Until then the Dutch had the monopoly over the hugely profitable spice trade and Queen Elizabeth was keen to get in on the action.
She established the company by royal charter. This meant the government had no shares in it and little control.
Soon the East India was able to seize land, form alliances and exercise civil and criminal jurisdiction over areas it controlled.
In Taboo, Delaney’s lawyer tells him: “When you left London the East India was a trading company.
“Now it is God Almighty. The Prince Regent fears it, no government in the world dare stand up to it.
“It owns the land, the ocean, the sky above our heads.”
This was not far from the truth. Taboo screenwriter Steven Knight says: “The East India Company was incredibly powerful with its own schools and military academies.”
It was so overpowering its London headquarters became known as The Monster of Leadenhall.

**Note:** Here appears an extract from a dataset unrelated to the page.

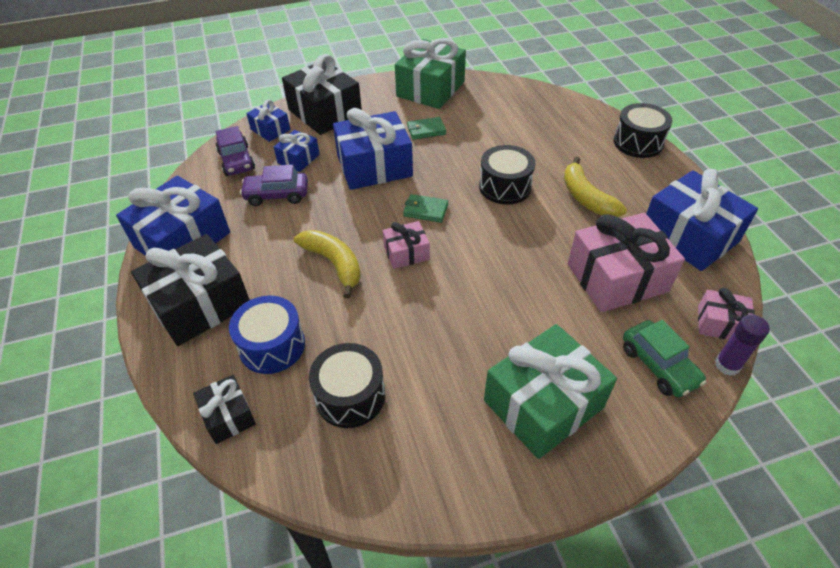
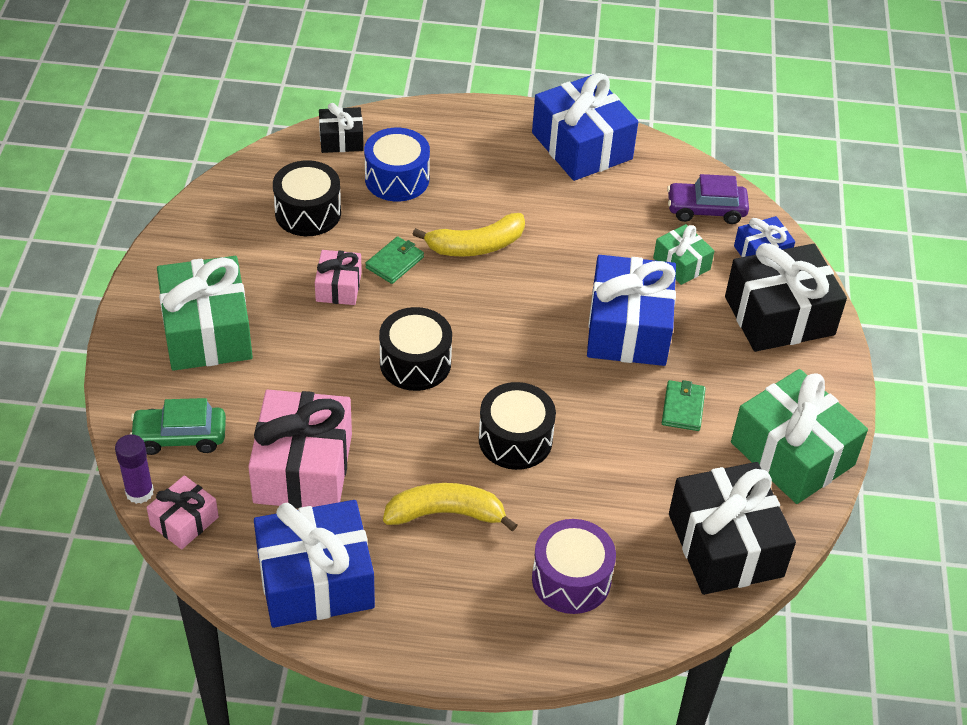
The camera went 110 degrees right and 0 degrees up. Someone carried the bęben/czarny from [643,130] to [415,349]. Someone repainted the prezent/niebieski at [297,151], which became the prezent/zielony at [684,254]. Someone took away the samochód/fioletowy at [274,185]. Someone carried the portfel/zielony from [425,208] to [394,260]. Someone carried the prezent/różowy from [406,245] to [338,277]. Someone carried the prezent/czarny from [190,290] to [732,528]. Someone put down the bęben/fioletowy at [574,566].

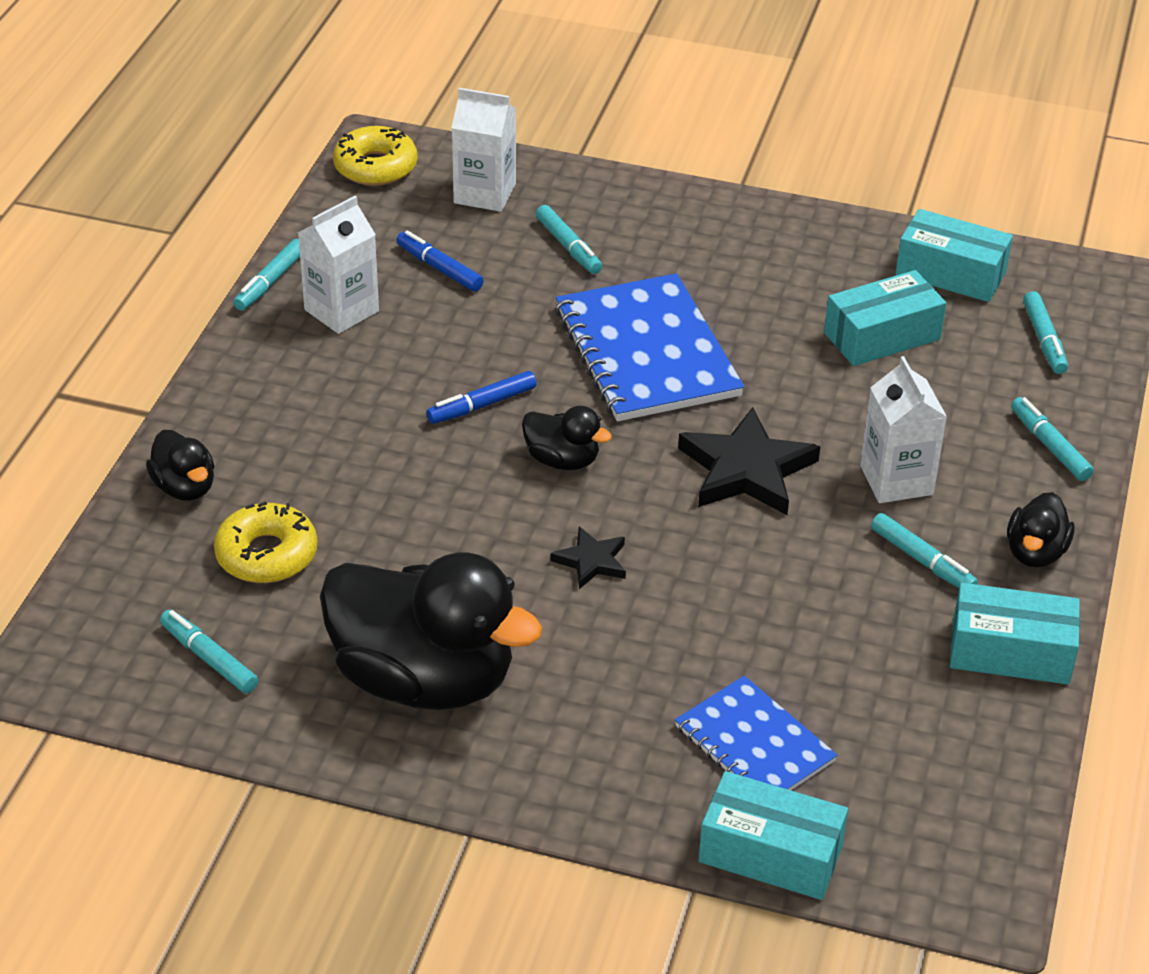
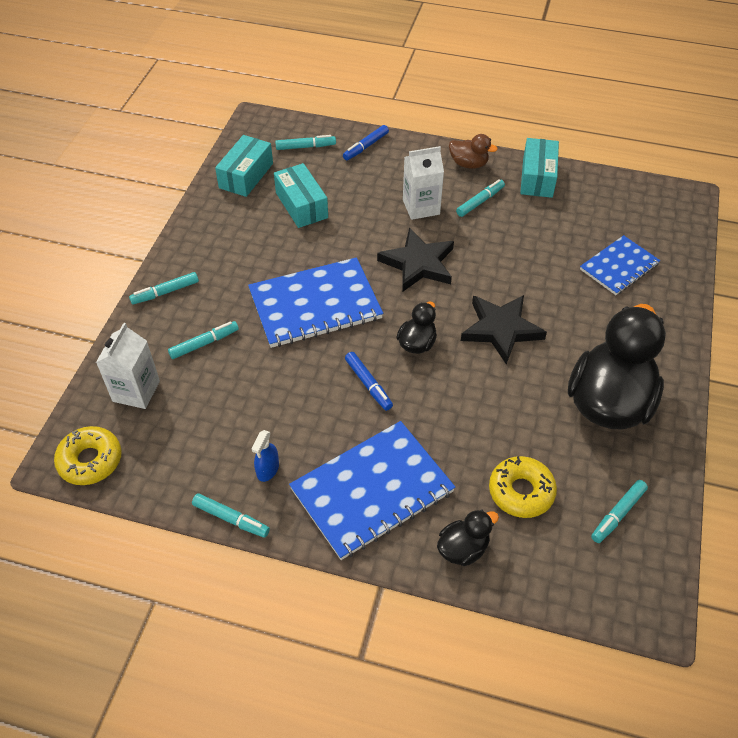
The camera went 90 degrees left and 10 degrees up. Someone swapped the karton mleka/biały at [338,265] for the spryskiwacz/niebieski at [265,456]. Someone carried the flamaster/niebieski from [440,261] to [366,142]. Someone carried the flamaster/turkusowy from [1052,439] to [164,288]. Someone repainted the kaczka/czarny at [1041,530], which became the kaczka/brązowy at [473,151]. Someone scaled the gwiazda/czarny at [588,558] by 1.89. Someone took away the pudełko/turkusowy at [773,835]. Someone put down the zeszyt/niebieski at [372,490].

Historian William Dalrymple wrote: “We still talk about the British conquering India but that phrase disguises a more sinister reality.
“It was not the British government that seized India at the end of the 18th century but a dangerously unregulated private company headquartered in London.”
Perhaps the most notorious aspect of its incredible power concerns the 1770 famine in its territory of Bengal.
Officials ignored a shortfall in crops followed by a drought and an estimated 10 million died. Historians have called it the Forgotten Holocaust. Economist Amartya Sen describes it as a “man-made famine”, saying: “Contemporary estimates suggested that about one-third of the Bengal population died in the famine.” He adds: “This is almost certainly an overestimate but it was clearly a huge catastrophe with massive starvation. “It happened in a century that had seen no famine in the region before the rule of the East India Company began.” The Company’s priority was to maximise profit from land tax and trade tariffs. It also forbade the “hoarding of rice”, preventing millions of starving people from being fed during the crisis. The company ruled unswayed in India for around 100 years although its powers were drastically curbed in 1773 before it was finally dissolved in 1874. Screenwriter Steven adds: “In the end the Crown’s objection was that the East India had got too powerful. “I don’t think there is a single organisation that has that level of power now. Any multinational has factories around the world but the East India used to run territories – it was halfway between a state and a private company.” But he insists the company was far from the epitome of wickedness. He adds: “At no point did I want to suggest that the East India was the evil empire. It’s like saying contemporary companies such as pharmaceuticals are purely evil. It’s just not that simple. “It was operating a business in a post beyond Britain and exploiting the people that lived there. At the time that was considered a legitimate function.”